What to work on
Update every row below by changing "phylum" to "division" and leaving everything else unchanged, then return the rows without the pictures.

Recorded information
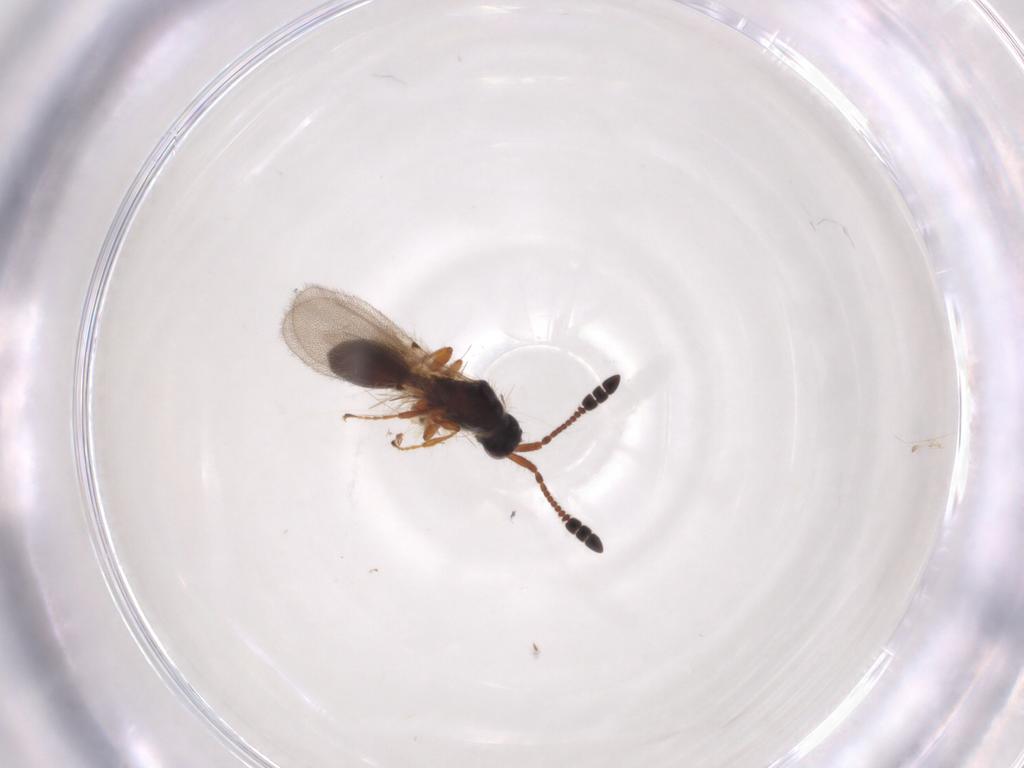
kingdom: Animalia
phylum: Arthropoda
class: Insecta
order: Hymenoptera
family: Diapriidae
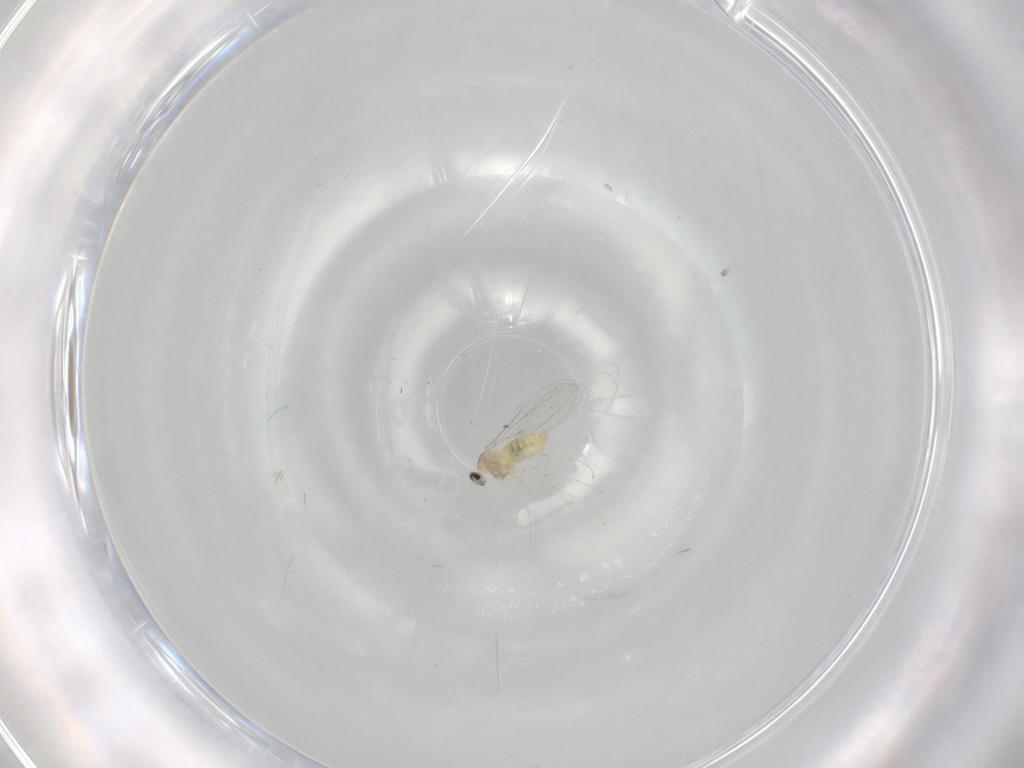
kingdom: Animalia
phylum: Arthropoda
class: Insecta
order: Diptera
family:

The solution
kingdom: Animalia
division: Arthropoda
class: Insecta
order: Hymenoptera
family: Diapriidae
kingdom: Animalia
division: Arthropoda
class: Insecta
order: Diptera
family:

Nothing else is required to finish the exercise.